What you will do:
Using the text on breast cancer risk factors, answer these:
1. What share of all breast cancers occur in women over 50?
2. Which relatives does the text list as first-degree relatives?
3. About what percentage of breast cancers are believed to be inherited?

Source passage:
Start of Block
|Increasing age. Besides being female, age is the single most important risk factor for breast cancer. More than 75 percent of all breast cancers occur in women over 50.
Family history of breast cancer. History of breast cancer in a first-degree relative (mother, sister or daughter) is associated with the largest increase, especially when the relative is diagnosed at an early age.
History of benign breast disease. Several studies have suggested that the increased risks associated with benign breast disease may be confined primarily to women with diagnoses of atypical hyperplasia.
Hormonal factors. Early age at menarche, late age at menopause, late age at first live birth, and few pregnancies all increase a womans risk of breast cancer, possibly all of them by affecting her lifetime exposure to hormones. Scientists postulate that hormones may promote cell division in breast tissue and increase the risk of mutations
Breast cancer genes. Hereditary breast cancer occurs at younger ages, is more likely to be in both breasts and often appears in multiple family members over three or more generations, including women from the paternal side of the family. Approximately 5-10 percent of breast cancers are believed to be inherited. In 1994, researchers isolated two breast cancer susceptibility genes ? BRCA1 and BRCA2 ? which together are estimated to account for 40-50 percent of all hereditary breast cancers.
End of Block
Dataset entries
Start of Block
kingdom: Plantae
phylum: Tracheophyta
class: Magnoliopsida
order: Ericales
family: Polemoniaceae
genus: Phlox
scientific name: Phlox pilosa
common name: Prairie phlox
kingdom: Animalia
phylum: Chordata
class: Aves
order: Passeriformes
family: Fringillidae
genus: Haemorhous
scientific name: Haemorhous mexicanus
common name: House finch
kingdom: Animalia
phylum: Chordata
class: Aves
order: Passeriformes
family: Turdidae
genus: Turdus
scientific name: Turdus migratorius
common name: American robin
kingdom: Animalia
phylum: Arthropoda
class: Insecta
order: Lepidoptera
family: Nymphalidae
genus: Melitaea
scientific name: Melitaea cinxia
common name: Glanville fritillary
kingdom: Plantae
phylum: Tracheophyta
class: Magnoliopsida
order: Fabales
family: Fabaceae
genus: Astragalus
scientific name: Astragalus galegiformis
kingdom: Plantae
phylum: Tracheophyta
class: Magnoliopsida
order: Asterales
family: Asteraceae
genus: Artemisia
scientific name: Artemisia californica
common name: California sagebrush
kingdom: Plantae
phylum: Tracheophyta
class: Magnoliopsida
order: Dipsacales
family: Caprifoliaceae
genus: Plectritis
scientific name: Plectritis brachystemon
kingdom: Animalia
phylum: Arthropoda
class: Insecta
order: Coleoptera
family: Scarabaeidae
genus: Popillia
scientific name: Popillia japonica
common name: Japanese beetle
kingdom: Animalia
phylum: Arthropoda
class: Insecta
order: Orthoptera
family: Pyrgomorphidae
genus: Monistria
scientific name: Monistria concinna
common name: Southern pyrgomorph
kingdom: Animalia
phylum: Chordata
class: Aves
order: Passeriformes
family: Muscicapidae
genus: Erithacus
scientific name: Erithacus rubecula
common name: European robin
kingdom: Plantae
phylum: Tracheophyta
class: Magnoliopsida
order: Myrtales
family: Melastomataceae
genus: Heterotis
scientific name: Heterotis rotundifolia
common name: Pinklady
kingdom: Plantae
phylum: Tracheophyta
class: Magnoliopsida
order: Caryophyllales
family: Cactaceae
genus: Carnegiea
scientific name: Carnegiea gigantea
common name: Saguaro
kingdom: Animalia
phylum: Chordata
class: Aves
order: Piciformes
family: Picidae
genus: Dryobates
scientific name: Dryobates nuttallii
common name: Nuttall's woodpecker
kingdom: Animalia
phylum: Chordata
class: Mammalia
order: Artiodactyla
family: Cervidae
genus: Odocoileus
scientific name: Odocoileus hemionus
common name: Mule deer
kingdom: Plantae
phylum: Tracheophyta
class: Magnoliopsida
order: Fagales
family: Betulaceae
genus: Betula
End of Block
Response for this exercise:
1. More than 75 percent.
2. Mother, sister or daughter.
3. Approximately 5-10 percent.